Architect Bob Ray Offenhauser designed the 2002-built house, which was long owned and custom-built for the late married couple Robert and Erika Brunson, he a food distribution mogul and she an animal activist and interior designer who gained fame as the longtime go-to decorator of choice for Saudi royals. Erika, who personally decorated her own Bel Air house, got her first job decorating the L.A. mansion of the late Prince Khalid, a business associate of her husband; His Royal Highness apparently liked her work so much that he referred her to dozens of his family members. Brunson would go own to design the interiors of numerous Al Saud family mansions, both in Riyadh and stateside.
While relatively restrained at her own home, Brunson’s decorative flair still flares up in the living room’s peach-colored curtains, which set off the lighter peach walls.
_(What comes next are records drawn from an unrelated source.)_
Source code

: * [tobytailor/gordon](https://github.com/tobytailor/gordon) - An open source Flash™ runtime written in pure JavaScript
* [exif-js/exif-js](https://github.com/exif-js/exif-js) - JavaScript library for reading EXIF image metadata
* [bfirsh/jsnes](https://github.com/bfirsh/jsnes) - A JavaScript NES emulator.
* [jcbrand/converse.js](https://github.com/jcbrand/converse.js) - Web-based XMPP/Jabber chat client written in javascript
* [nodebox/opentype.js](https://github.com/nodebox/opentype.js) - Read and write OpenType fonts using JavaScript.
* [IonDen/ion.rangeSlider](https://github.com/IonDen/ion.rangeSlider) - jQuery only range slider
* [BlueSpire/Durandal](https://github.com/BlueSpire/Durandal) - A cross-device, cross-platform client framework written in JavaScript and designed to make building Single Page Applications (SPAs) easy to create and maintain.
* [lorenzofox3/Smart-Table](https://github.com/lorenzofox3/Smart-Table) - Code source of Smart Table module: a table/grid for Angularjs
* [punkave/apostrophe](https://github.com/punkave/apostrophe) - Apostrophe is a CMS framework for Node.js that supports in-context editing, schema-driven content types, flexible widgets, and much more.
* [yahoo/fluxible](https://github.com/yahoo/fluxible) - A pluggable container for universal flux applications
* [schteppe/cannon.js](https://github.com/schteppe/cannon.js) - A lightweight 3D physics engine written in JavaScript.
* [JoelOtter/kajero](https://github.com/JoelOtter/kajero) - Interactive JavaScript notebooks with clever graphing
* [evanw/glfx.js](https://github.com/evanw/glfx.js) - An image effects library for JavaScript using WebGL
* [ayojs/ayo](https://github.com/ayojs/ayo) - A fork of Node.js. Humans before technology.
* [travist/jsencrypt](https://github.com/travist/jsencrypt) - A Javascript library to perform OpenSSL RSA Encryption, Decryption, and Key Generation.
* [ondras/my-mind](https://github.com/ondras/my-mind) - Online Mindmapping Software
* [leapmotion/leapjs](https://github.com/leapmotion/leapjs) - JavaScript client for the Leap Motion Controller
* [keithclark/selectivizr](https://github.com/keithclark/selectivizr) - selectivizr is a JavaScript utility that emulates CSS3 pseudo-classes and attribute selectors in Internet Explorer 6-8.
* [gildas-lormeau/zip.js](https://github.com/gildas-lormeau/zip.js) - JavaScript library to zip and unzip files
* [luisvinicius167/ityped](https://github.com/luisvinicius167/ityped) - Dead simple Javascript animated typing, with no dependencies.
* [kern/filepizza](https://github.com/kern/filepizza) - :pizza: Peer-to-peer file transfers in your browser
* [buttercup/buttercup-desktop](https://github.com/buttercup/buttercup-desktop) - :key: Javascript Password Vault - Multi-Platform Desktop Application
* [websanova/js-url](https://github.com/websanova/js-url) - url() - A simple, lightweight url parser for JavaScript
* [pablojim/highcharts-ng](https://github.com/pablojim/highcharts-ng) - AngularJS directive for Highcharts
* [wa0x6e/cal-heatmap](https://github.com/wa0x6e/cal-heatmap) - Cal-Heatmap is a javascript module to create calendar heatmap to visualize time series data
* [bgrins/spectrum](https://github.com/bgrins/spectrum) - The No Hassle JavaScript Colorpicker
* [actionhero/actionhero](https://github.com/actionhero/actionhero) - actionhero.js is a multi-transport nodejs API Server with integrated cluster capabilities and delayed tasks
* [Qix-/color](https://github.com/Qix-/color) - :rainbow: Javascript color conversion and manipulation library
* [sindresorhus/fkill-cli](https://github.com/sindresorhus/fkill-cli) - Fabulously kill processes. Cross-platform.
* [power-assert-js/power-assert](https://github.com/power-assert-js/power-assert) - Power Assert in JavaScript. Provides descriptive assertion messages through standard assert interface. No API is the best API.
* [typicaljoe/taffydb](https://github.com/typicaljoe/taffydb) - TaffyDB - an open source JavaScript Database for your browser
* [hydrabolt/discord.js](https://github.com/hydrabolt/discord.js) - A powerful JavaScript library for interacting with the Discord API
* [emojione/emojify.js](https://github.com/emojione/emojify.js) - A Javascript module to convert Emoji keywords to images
There’s also a blood-red movie theater complete with zebra-stripe carpeting, and a library with gold curtains to match the gold-toned walnut paneling.
Described in the listing as “a study in timeless luxury,” the residence also features fireplaces imported from Paris, a mirror-walled dining room with a massive crystal chandelier, a wine cellar, gym, hand-painted murals, and an elevator for easy upstairs access. And somewhere there’s a so-called “Zen room,” which might be a necessary amenity in this case.
The primary bedroom is located upstairs, and it features dual closets, dual stone bathrooms, and its own private kitchenette.
Spanning about two-thirds of an acre, the estate’s grounds overlook Bel Air treetops and are walled and gated for privacy. Grassy lawns and patios for sunbathing flow to a rectangular swimming pool, which sits in front of a fireplace-equipped cabana. Out front, the house sports an attached three-car garage, plus a motorcourt with parking for at least five more vehicles.
Some of Lewis and Kashani’s nearest new Bel Air neighbors include Coinbase CEO Brian Armstrong, Mandalay Entertainment CEO Peter Guber, and Jens Grede, the co-founder and CEO of Kim Kardashian’s Skims clothing brand.